Several potential limitations of our review must also be considered. First, like any systematic review, it is limited by the quality of original data. The great majority of studies calculated the interpregnancy interval using mother's recall of her previous child's date of birth and her last menstrual period, instead of birth dates recorded on the birth records and gestational age estimated from ultrasonography. In most studies the intervals were calculated as the time elapsed between 2 consecutive live births, ignoring induced or spontaneous abortions or fetal deaths between them, which can produce even longer intervals between live births. Nevertheless, this problem would not affect the findings for short intervals. In addition, several studies did not properly address the potential confounding effects of factors other than maternal age and socioeconomic status. Second, because there was considerable statistical heterogeneity in most of the meta-analyses performed, our findings should be interpreted with caution. Nevertheless, in the great majority of comparisons the estimates showed the same direction of effect, which could suggest the absence of clinical heterogeneity among the studies. Investigation of possible sources of heterogeneity provided no plausible explanations. In addition, it is possible that the I² heterogeneity test could have excessive power when there are studies with large sample size, as was the case with some of the ones included in our meta-analyses. Third, the number of studies available for analysis on the relationship between birth spacing and some adverse perinatal outcomes is still too small to provide conclusive evidence.

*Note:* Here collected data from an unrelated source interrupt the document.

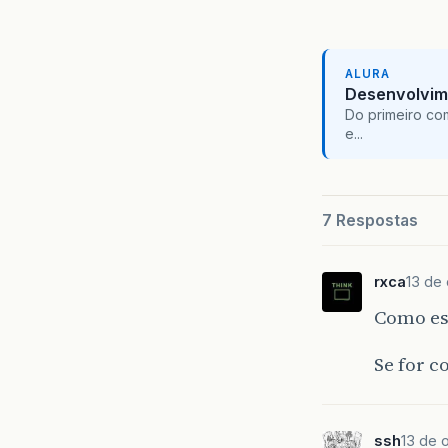
ALURA
Desenvolvim
Do primeiro co
e...
7 Respostas
rxca
13 de 
Como es
Se for c
ssh
13 de o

The effects of birth spacing on perinatal health found in our study, as well as the effects of both short and long intervals on infant, child, and maternal health,^1- 2 should furnish a strong motivating force for health personnel to provide family planning. The health sector should supply such care not only to those wishing to limit their fertility for personal, social, or economic reasons, but should also provide the needed services to those practicing family planning for health reasons. The results of our systematic review could be used by reproductive clinicians around the world to advise women on the benefits of delaying a subsequent pregnancy for approximately 2 to 5 years to improve the health of both mother and the next infant.

Despite the advances during the last 2 decades in understanding the relationship between birth spacing and adverse pregnancy outcomes, little information is available to explain the mechanisms by which birth spacing might improve the health of mothers and their children. Also, more studies are needed on whether the effects of birth spacing on perinatal health differ in developed vs developing nations. Finally, it is imperative to understand the causes for both short and long intervals in any population to interpret the data on health risks. The consequence of this may be that family planning policies and messages may need to be tailored to different populations.